* _TEXTO DA PÁGINA_
▬▬▬▬▬▬▬▬▬▬

CARTA
DE APRESENTAÇÃO
Este filme é
fruto de uma bolsa de estudos que ganhei da Fundação MacArthur.
Durante três
anos estudei o século XX exaustivamente. No inicio de meus estudos,
cheguei perto de uma crise de esquizofrenia. Só acalmei e consolei-me
quando percebi que mais esquizofrênico que eu era o próprio
século. Em nenhuma outra época histórica a dualidade
CRIAÇÃO/DESTRUIÇÃO se manifestou de forma
tão POTENCIALIZADA. Qual aspecto deste século discutir,
se os assuntos são tão intrincados, contraditórios
e difíceis de se compreender?
Resolvi discutir um
dos fatos que mais me chamam a atenção neste final de século,
isto é a BANALIZAÇÃO DA MORTE e, por correspondência
direta, a Banalização da VIDA.
Comecei então
a visitar cemitérios e imaginar pequenos recortes biográficos
da vida de pessoas que eu não conhecia. Como por exemplo, que time
de futebol torcia José da Silva que durante 40 anos trabalhou numa
linha de produção de Veículos da Renault; qual era
a receita de bolo secreta que tal senhora fazia...

▬▬▬▬▬▬▬▬▬▬

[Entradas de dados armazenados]

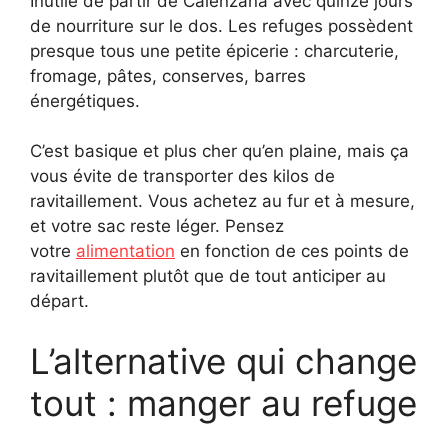
Inutile de partir de Calenzana avec quinze jours
de nourriture sur le dos. Les refuges possèdent
presque tous une petite épicerie : charcuterie,
fromage, pâtes, conserves, barres
énergétiques.
C’est basique et plus cher qu’en plaine, mais ça
vous évite de transporter des kilos de
ravitaillement. Vous achetez au fur et à mesure,
et votre sac reste léger. Pensez
votre
alimentation
en fonction de ces points de
ravitaillement plutôt que de tout anticiper au
départ.
L’alternative qui change
tout : manger au refuge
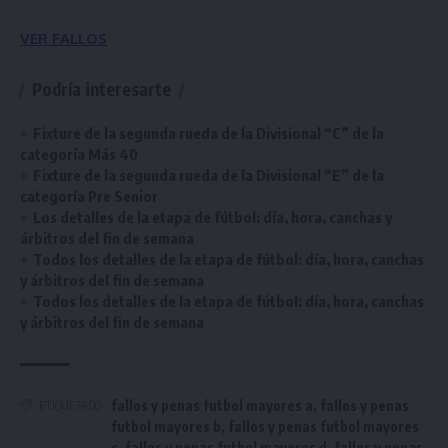
VER FALLOS
Podría interesarte
Fixture de la segunda rueda de la Divisional “C” de la
categoría Más 40
Fixture de la segunda rueda de la Divisional “E” de la
categoría Pre Senior
Los detalles de la etapa de fútbol: día, hora, canchas y
árbitros del fin de semana
Todos los detalles de la etapa de fútbol: día, hora, canchas
y árbitros del fin de semana
Todos los detalles de la etapa de fútbol: día, hora, canchas
y árbitros del fin de semana
fallos y penas futbol mayores a
,
fallos y penas
ETIQUETADO
futbol mayores b
,
fallos y penas futbol mayores
c
,
fallos y penas futbol mayores d
,
fallos y penas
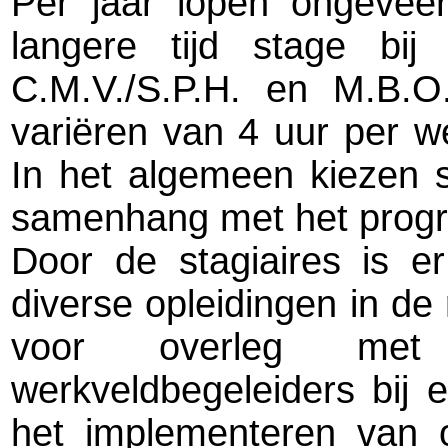
Per jaar lopen ongeveer
langere tijd stage bi
C.M.V./S.P.H. en M.B.O
variëren van 4 uur per we
In het algemeen kiezen s
samenhang met het prog
Door de stagiaires is e
diverse opleidingen in d
voor overleg met
werkveldbegeleiders bij e
het implementeren van 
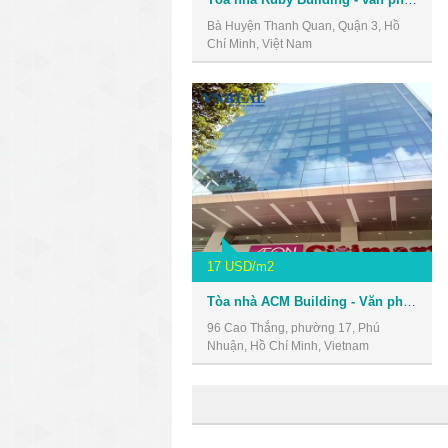
Bà Huyện Thanh Quan, Quận 3, Hồ
Chí Minh, Việt Nam
17 USD/m2
Tòa nhà ACM Building - Văn phòng giá rẻ quận 3
96 Cao Thắng, phường 17, Phú
Nhuận, Hồ Chí Minh, Vietnam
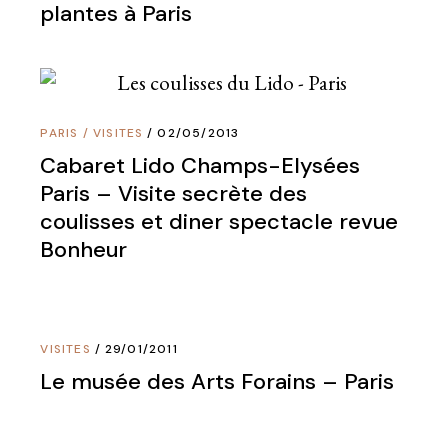
plantes à Paris
PARIS
/
VISITES
02/05/2013
Cabaret Lido Champs-Elysées
Paris – Visite secrète des
coulisses et diner spectacle revue
Bonheur
VISITES
29/01/2011
Le musée des Arts Forains – Paris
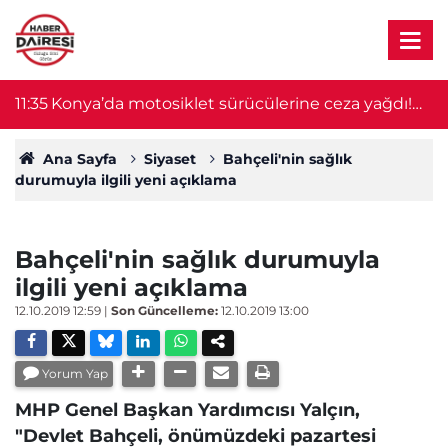
11:35
Konya’da motosiklet sürücülerine ceza yağdı!
11
Tutar 905 bin lirayı buldu
Ana Sayfa
Siyaset
Bahçeli'nin sağlık
durumuyla ilgili yeni açıklama
Bahçeli'nin sağlık durumuyla
ilgili yeni açıklama
12.10.2019 12:59
|
Son Güncelleme:
12.10.2019 13:00
Yorum Yap
MHP Genel Başkan Yardımcısı Yalçın,
"Devlet Bahçeli, önümüzdeki pazartesi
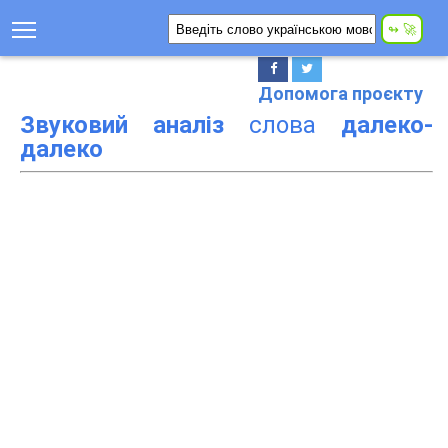
Допомога проєкту
Звуковий аналіз
слова
далеко-
далеко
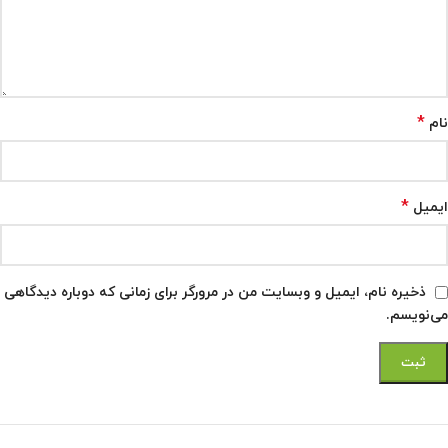
*
نام
*
ایمیل
ذخیره نام، ایمیل و وبسایت من در مرورگر برای زمانی که دوباره دیدگاهی
می‌نویسم.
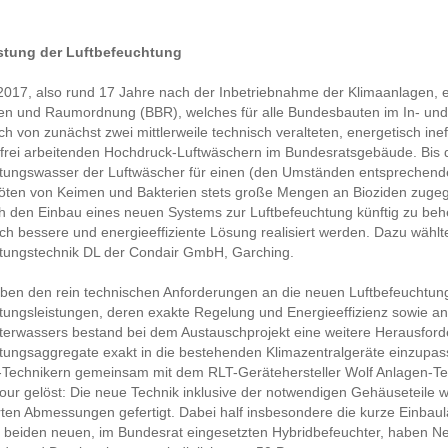
tung der Luftbefeuchtung
2017, also rund 17 Jahre nach der Inbetriebnahme der Klimaanlagen, 
 und Raumordnung (BBR), welches für alle Bundesbauten im In- und Au
h von zunächst zwei mittlerweile technisch veralteten, energetisch ine
frei arbeitenden Hochdruck-Luftwäschern im Bundesratsgebäude. Bis
tungswasser der Luftwäscher für einen (den Umständen entsprechend
öten von Keimen und Bakterien stets große Mengen an Bioziden zuge
h den Einbau eines neuen Systems zur Luftbefeuchtung künftig zu beheb
ch bessere und energieeffiziente Lösung realisiert werden. Dazu wählt
tungstechnik DL der Condair GmbH, Garching.
ben den rein technischen Anforderungen an die neuen Luftbefeuchtung
ungsleistungen, deren exakte Regelung und Energieeffizienz sowie an 
terwassers bestand bei dem Austauschprojekt eine weitere Herausford
tungsaggregate exakt in die bestehenden Klimazentralgeräte einzupa
-Technikern gemeinsam mit dem RLT-Gerätehersteller Wolf Anlagen-T
our gelöst: Die neue Technik inklusive der notwendigen Gehäuseteile 
ten Abmessungen gefertigt. Dabei half insbesondere die kurze Einbaul
 beiden neuen, im Bundesrat eingesetzten Hybridbefeuchter, haben N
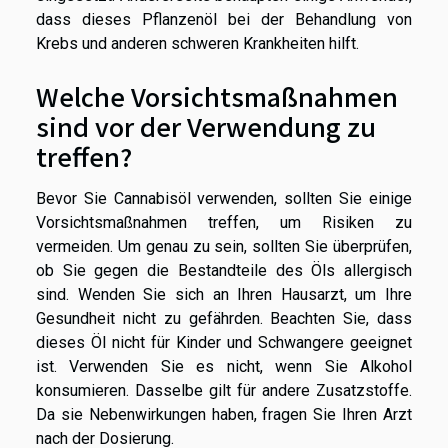
dass dieses Pflanzenöl bei der Behandlung von
Krebs und anderen schweren Krankheiten hilft.
Welche Vorsichtsmaßnahmen
sind vor der Verwendung zu
treffen?
Bevor Sie Cannabisöl verwenden, sollten Sie einige
Vorsichtsmaßnahmen treffen, um Risiken zu
vermeiden. Um genau zu sein, sollten Sie überprüfen,
ob Sie gegen die Bestandteile des Öls allergisch
sind. Wenden Sie sich an Ihren Hausarzt, um Ihre
Gesundheit nicht zu gefährden. Beachten Sie, dass
dieses Öl nicht für Kinder und Schwangere geeignet
ist. Verwenden Sie es nicht, wenn Sie Alkohol
konsumieren. Dasselbe gilt für andere Zusatzstoffe.
Da sie Nebenwirkungen haben, fragen Sie Ihren Arzt
nach der Dosierung.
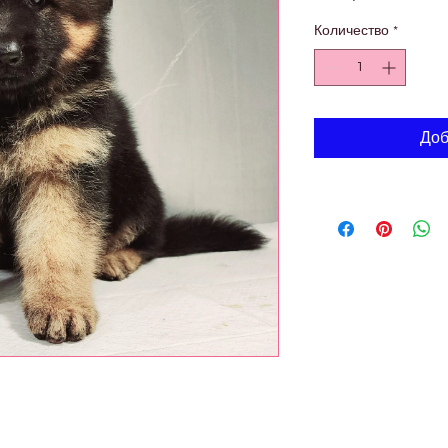
Количество
*
Доб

▬▬▬▬▬▬▬▬▬▬

* _TAREFA ESCRITA 1_
Segundo a carta de apresentação, de qual instituição veio a bolsa de estudos que deu origem ao filme?
* _TAREFA ESCRITA 2_
Extraia dos registros todas as linhas em que aparece a palavra "treffen".

* _RESPOSTA ESCRITA 1_
Da Fundação MacArthur.

* _RESPOSTA ESCRITA 2_
treffen?
Vorsichtsmaßnahmen treffen, um Risiken zu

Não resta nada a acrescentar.